If someone said today that a photograph from a cellphone isn’t valid, original or praise-worthy, he would get looks he never would expect. The craze of shoving more and more technology into that little palm sized device holds no boundaries, and with every new and more, comes the want and expectation, not need, for more!
I remember, back in the days when phones were “phones” and not an tech-toolkit. The addition of a camera in a phone was popularized by Nokia with their early GSM models (can’t remember the exact model that really made the “camera” feature popular). Well, that was then and this is now – 41MP camera, HD display, no-need-to-touch control, voice over command, GPS… frankly a mini computer, if not more, in your palm. The mere sight of a photo appearing on the “colored” screen got everyone excited back then, and it’s no different now. People just grew to expect and want more and more – that is all.
The purpose of my post is not just to evaluate the growth of technology, I wanted to vent out my frustration about the 2 platforms that have pretty much monopolized the phone market (sorry Windows, you ain’t there yet :P) when it comes to photo-apps.
One might think it is the hardware that would make the most impact and not the app/software when it came to creating a strong photograph. I started with Android with the HTC Droid. Thought it had a big lens element, would def. capture better pics. Through the time, cameras and phones got way better and many apps added, some really good ones and some just to fill the void!

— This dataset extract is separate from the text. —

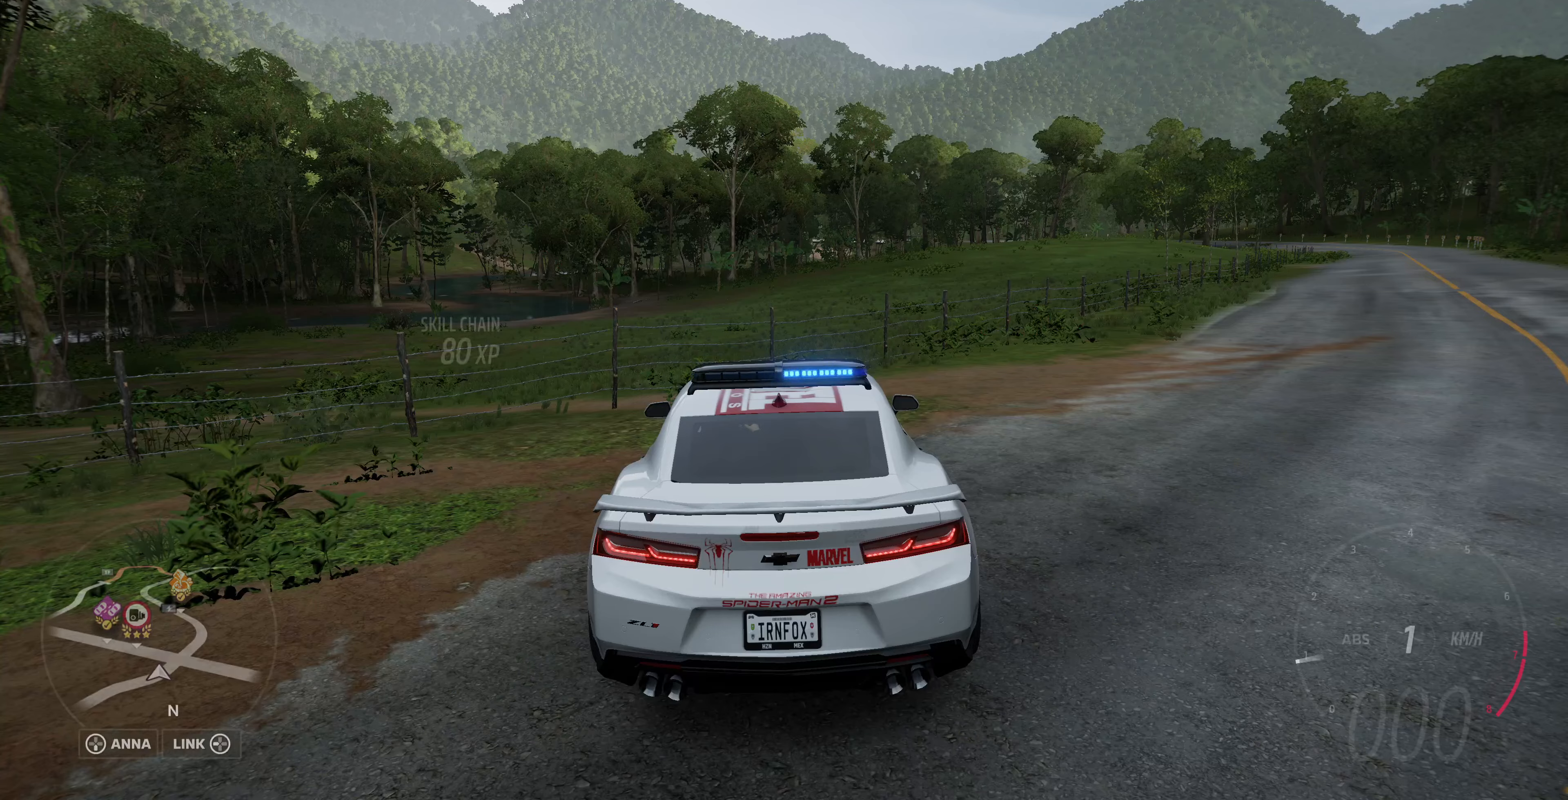
{"buttons": [], "left_stick": "center", "right_stick": "center", "events": [[100, "START", "down"], [267, "START", "up"]]}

It was only recently that I really got interested in “mobile photography” and started giving it a serious look, esp. since upgraded my phone to the LG Optimus G with 13 MP. The choices of apps in the Android market were many now, but still the ones that were worth keeping and trying were the same old ones. Sadly, the best photo app in the Android market was PicPlz. Alas, that got taken down in 2012. The apps that got people all crazy into taking more pics were and still are with Apple, and only very recently a couple of them made it to the Android market. Instagram for a long time was Apple only, Hipstamatic was and still is with Apple, Vignette has recently shown some presence in Google Play. Android did it’s part, in a feeble and slow pace to overcome the lack of those particular apps, but we all know it didn’t cut it – by a long shot!
So, coming back to the main issue at hand, is it better off to bow down to Apple’s Al-Mighty app power and make-do with the hardware it provides OR buy a powerful hardware (it is important to mention here that Windows based phones are proving to be mighty contenders with the new line of Nokia phones released) and do as much as possible with whatever (app) is at hand?!
It has been a very frustrating exercise deciding where to spill the cash for the next 2 yrs iPhone or Android… let alone the choice between service providers. iPhone had the apps & Android had the camera.
Laying in bed, dreaming of a phone that was a love-child of Android and Apple, a possible solution came to mind. Capture with the best hardware (aka an android phone) and manipulate it in iPad. Now, this might not seem like an on-the-go method, but it sure seems the only way now, and probably for some time.
Shoot with any phone and download it on your iPad and edit there using Apple only apps. Almost all the apps o Google Play are there on the iTunes.
I haven’t as yet tried this out, since I don’t have an iPad lol.. but I would be very interested in what you guys think! Come to think of it, it would be a good exercise to see how shots taken with regular cameras look and if these apps can handle files of that size.